As earthquakes continue to rock the Reykjanes peninsula, new GPS data and satellite readings confirm that magma is collecting west of Þorbjörn at a depth of three to four kilometres.
According to the Icelandic Met Office, there are clear signs of ground uplift centred around the Svartsengi power plant near the Blue Lagoon. The Civil Defense has declared a level of uncertainty due to the earthquake swarm – more than 10,000 quakes have been recorded in the area since October 25.
Potential for disruptions
In addition to throwing a major wrench into the relaxation of would-be visitors to the Blue Lagoon, an eruption in the are where magma is accumulating could cause disruptions to the Reykjanes peninsula at large. In addition to providing that silica-rich water in the Blue Lagoon, the Svartsengi power plant provides hot water and electricity to much of the peninsula, including the town of Grindavík and Keflavík, where the international airport is located.

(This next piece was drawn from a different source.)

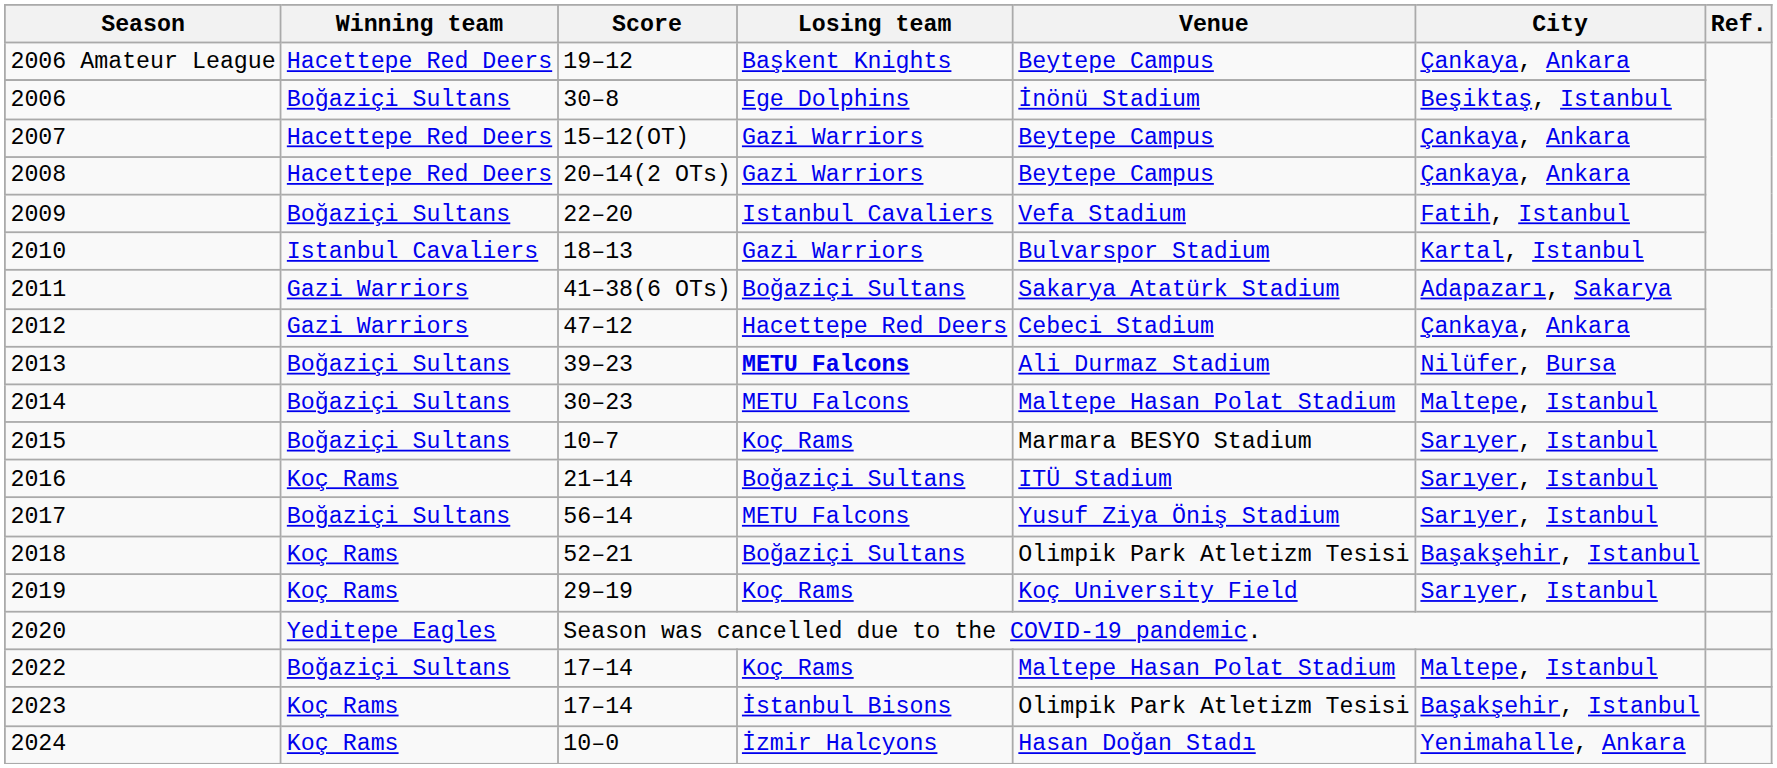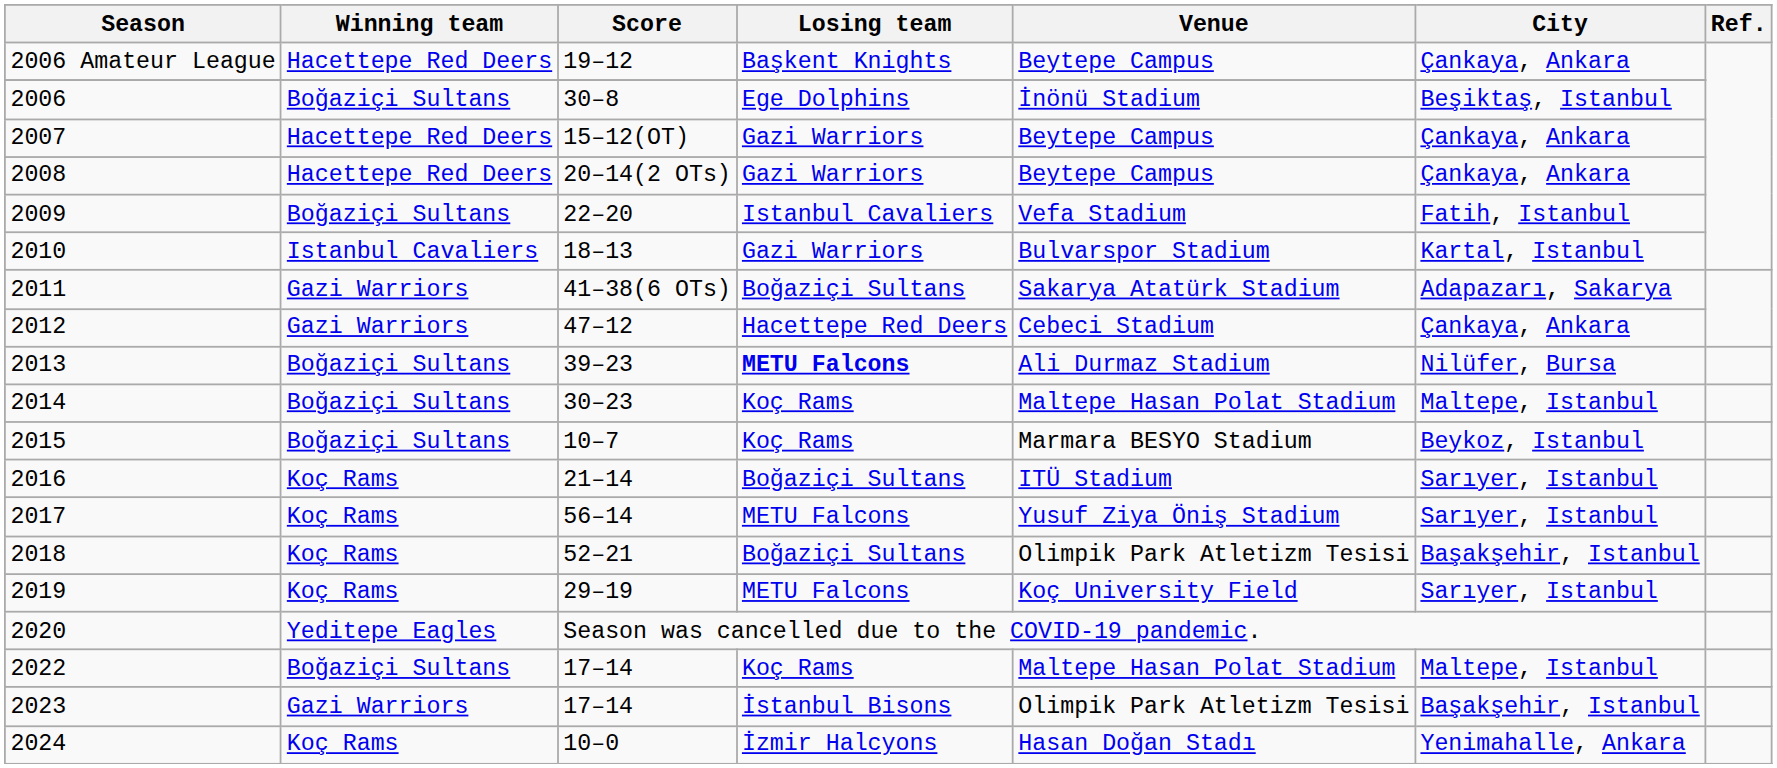2014 | Losing team: METU Falcons -> Koç Rams
2015 | City: Sarıyer, Istanbul -> Beykoz, Istanbul
2017 | Winning team: Boğaziçi Sultans -> Koç Rams
2019 | Losing team: Koç Rams -> METU Falcons
2023 | Winning team: Koç Rams -> Gazi Warriors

HS Orka CEO Tómas Már Sigurðsson told MBL.is that while power can continue to be generated by the Reykjanesvirkjun power plant further to the west, the Reykjanes peninsula would be left without hot water and heat. There is no backup plan in place.
One big volcano?
As the Grapevine reported in June when there was last an eruption in the Fagradalsfjall region, the peninsula is in a period of volcanic activity that could last hundreds of years. Eruptions occurred in 2021, 2022 and 2023 in Fagradalsfjall.

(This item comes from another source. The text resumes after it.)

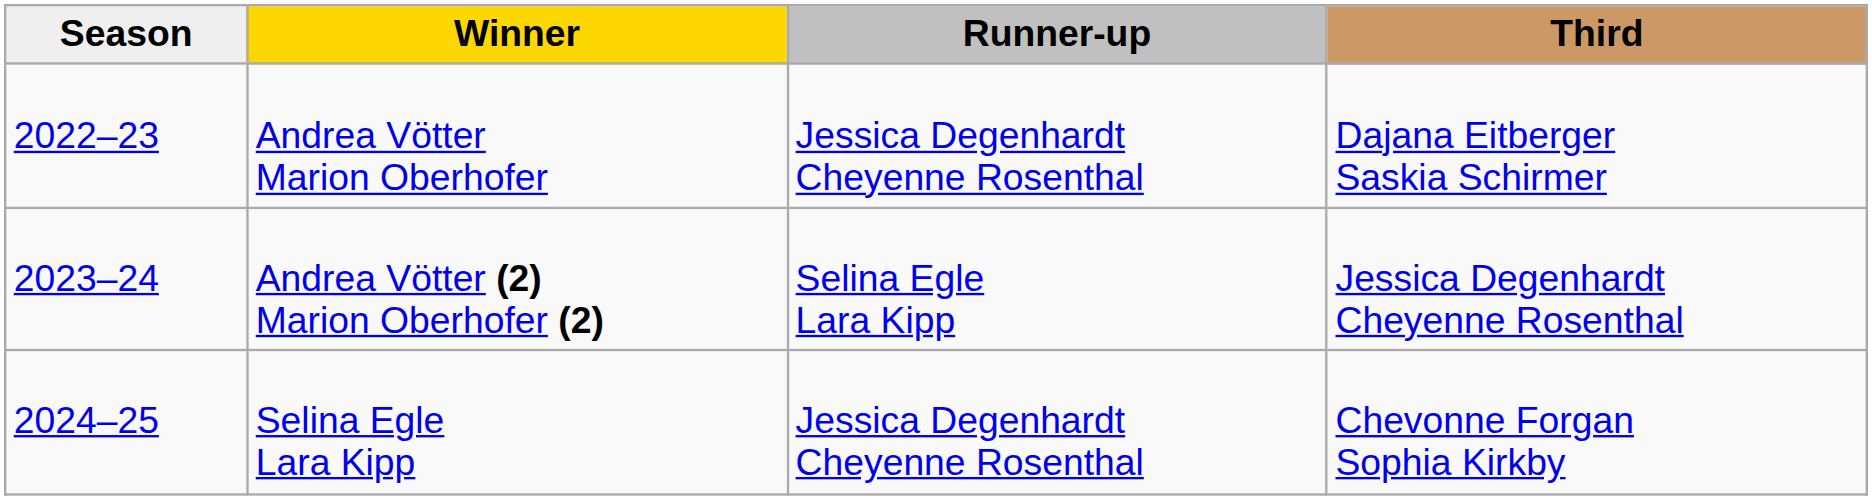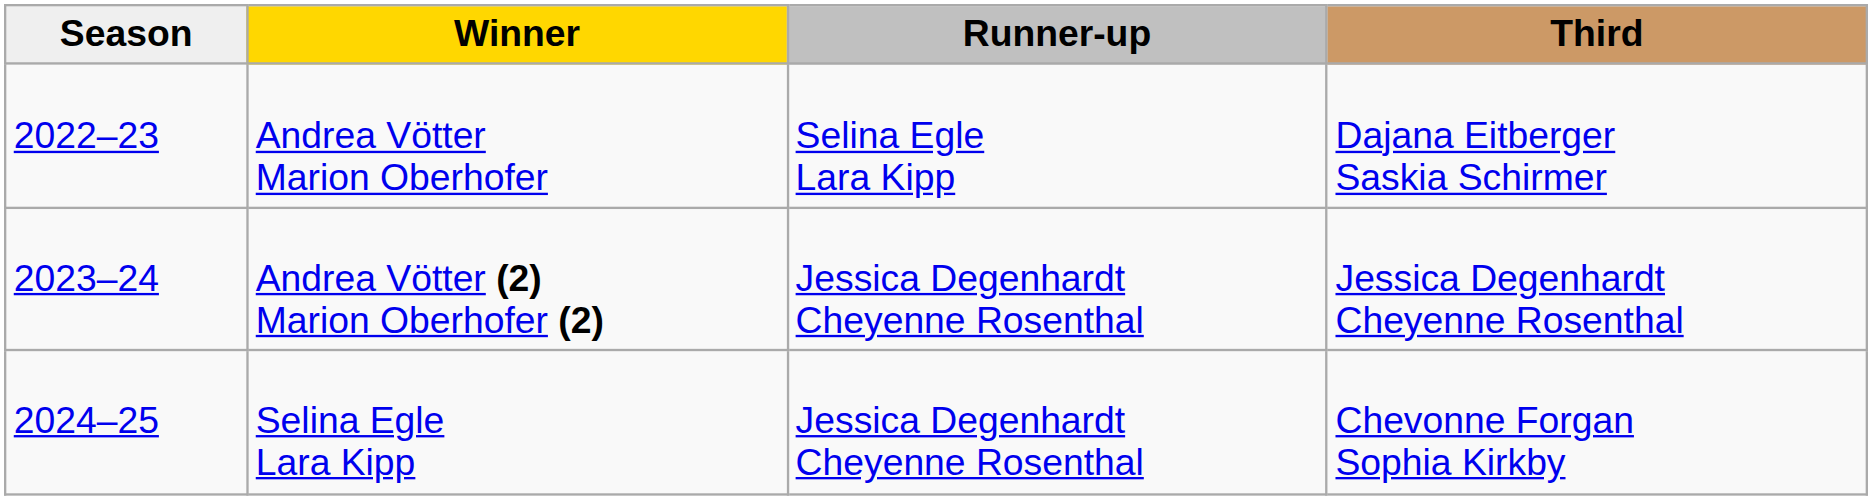Andrea Vötter Marion Oberhofer | Runner-up: Jessica Degenhardt Cheyenne Rosenthal -> Selina Egle Lara Kipp
Andrea Vötter (2) Marion Oberhofer (2) | Runner-up: Selina Egle Lara Kipp -> Jessica Degenhardt Cheyenne Rosenthal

From west to east, the volcanic systems along the Reykjanes peninsula and into the mainland of Iceland are Reykjanes, Eldvörp-Svartstengi, Fagradalsfjall, Krýsuvík, Brennisteinsfjöll and Hengill. The Reykjanes Fires hundreds of years ago saw chains of eruptions occurring in the Reykjanes and Eldvörp-Svartstengi systems. Now the eruptions are centred on the next system to the east, with each year seeing fissures opening farther east than the last. This latest ground rise is west of the past three eruptions.
While these systems had been considered separate, with individual magma storage zones deep in the Earth, the recent Met office readings indicate that might not be the case.
In fact, GPS data has been indicating that the entirety of the Reykjanes peninsula has been inflating since April, 2023, not only the area associated with the Fagradalsfjall volcanic system. This could indicate that the entire peninsula is actually a singular system, fed by a single magma storage chamber – one large volcano that is now in an eruptive cycle.